Forced into exile, he watches helplessly as Beijing erupts in riots, an American diplomat is murdered and cyber attacks are unleashed on Wall Street. The two superpowers teeter on the brink of all-out war.
With only the help of a renegade hacker and an old flame with powerful friends, Carver must act alone to thwart the most ingenious conspiracy the world has ever known.
Michael Byars Lewis
Signature Book: Retribution
This high-flying thrill ride is the perfect entry point to Lewis’ Jason Conrad USAF series.
When budding student pilot Jason Conrad is offered the trip of a lifetime, big aerospace company Century Avionics sets to influence a few key elections, making for some not-so-friendly skies. Maniacal Philip Ashford, bent on avenging the death of his family, is on a continent-spanning killing spree. Though he sees his actions as justifiable, Jason is set on stopping Philip’s self-appointed position as judge, jury and executioner. But as you might expect, Jason finds himself in the crosshairs.
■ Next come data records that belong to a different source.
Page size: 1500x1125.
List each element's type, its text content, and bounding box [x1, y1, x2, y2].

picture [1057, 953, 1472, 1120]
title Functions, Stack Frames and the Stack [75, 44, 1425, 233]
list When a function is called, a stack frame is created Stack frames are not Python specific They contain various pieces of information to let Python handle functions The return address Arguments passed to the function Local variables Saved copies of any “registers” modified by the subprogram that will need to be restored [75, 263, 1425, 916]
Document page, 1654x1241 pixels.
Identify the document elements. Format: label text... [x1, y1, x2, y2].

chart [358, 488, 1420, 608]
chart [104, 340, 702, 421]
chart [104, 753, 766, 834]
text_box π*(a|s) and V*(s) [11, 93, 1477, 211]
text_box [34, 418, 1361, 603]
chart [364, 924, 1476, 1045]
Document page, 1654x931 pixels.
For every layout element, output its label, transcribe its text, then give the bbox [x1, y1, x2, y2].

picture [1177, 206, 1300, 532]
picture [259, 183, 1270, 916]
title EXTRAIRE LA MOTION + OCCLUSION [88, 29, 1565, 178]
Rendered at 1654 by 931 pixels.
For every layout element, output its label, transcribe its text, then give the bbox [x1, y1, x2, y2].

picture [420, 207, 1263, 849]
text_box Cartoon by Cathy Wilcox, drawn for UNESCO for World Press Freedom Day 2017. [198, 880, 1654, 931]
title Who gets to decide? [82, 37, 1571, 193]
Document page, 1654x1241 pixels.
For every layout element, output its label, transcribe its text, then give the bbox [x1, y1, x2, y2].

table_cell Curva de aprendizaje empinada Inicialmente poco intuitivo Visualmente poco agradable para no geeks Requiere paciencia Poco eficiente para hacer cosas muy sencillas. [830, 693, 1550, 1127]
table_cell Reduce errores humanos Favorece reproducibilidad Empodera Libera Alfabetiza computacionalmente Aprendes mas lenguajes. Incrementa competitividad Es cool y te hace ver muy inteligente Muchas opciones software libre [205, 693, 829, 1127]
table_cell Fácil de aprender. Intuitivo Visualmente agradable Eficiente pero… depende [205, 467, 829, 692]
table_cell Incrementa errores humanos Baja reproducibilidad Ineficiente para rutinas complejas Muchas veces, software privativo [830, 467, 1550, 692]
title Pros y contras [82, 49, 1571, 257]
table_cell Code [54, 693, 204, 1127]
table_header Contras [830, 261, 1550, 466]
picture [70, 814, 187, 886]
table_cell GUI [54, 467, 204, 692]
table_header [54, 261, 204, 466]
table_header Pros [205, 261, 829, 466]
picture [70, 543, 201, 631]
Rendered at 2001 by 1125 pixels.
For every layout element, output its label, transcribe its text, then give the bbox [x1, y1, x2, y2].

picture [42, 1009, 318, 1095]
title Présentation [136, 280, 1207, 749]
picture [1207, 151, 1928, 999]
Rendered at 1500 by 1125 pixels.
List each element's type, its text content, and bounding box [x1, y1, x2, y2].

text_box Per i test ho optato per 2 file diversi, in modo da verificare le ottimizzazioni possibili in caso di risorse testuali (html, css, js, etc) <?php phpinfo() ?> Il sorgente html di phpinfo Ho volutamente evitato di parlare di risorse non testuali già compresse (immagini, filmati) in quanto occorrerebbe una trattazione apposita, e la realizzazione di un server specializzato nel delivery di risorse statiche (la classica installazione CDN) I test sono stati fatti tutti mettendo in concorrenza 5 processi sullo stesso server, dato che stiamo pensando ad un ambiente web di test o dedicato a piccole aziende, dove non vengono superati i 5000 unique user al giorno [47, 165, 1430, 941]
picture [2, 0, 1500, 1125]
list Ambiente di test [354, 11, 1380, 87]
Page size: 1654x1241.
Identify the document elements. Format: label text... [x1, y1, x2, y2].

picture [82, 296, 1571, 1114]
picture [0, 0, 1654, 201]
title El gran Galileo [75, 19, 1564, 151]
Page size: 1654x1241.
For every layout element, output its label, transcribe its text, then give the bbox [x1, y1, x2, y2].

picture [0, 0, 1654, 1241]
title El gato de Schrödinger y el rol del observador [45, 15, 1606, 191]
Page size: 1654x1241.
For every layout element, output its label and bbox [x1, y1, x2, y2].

The perfect entry point for newcomers to Michael Byars Lewis’ Jason Conrad series, Retribution is book zero, a prequel to Surly Bonds and Veil of Deception. It’s not often that an author can combine business and bombings without overstuffing a plot, but Lewis is up to the task. At times, the Clinton-era politics and personal vendettas seem like a lot to juggle within a relatively fast read, but Lewis reigns in any flights of fantasy, making every word count. The narrative bounces between London, Washington and New Orleans, making for a fun- and action-filled adventure that spans everything from Mardi Gras beads to back-alley dealings.
As always, Lewis’ real-world experience as a combat pilot renders every piece of Jason’s story fully realized. Carefully crafted and thoughtful in its build-up, Retribution is a joy for fans of military and political thrillers alike.
Joel C. Rosenberg
Signature Book: The Persian Gamble
Exceptional pacing and a ripped-from-the-headlines thriller make this a top pick for military thriller fans.
Shot out of the air in enemy territory in the middle of the greatest international crisis since the end of the Cold War, former U.S. Secret Service agent Marcus Ryker finds himself facing an impossible task.
Not only does he have to somehow elude detection and capture by Russian special forces, but he must convince his own government to grant safe harbor to the one man responsible for the global mayhem―Russian double agent and assassin Oleg Kraskin. While frantically negotiating with his contacts in the White House, Marcus learns that the unstable North Korean regime plans to use the international chaos as a smokescreen to sell nuclear weapons to Iran.
With the fate of the entire free world on the line, Marcus makes a deal with the U.S. government―he will go back to work as an international operative and track down the WMDs before they end up in the hands of those with the determination and the means to use them. Marcus and Oleg worked together once before to avert a world war. Can they now find a way to stop world destruction?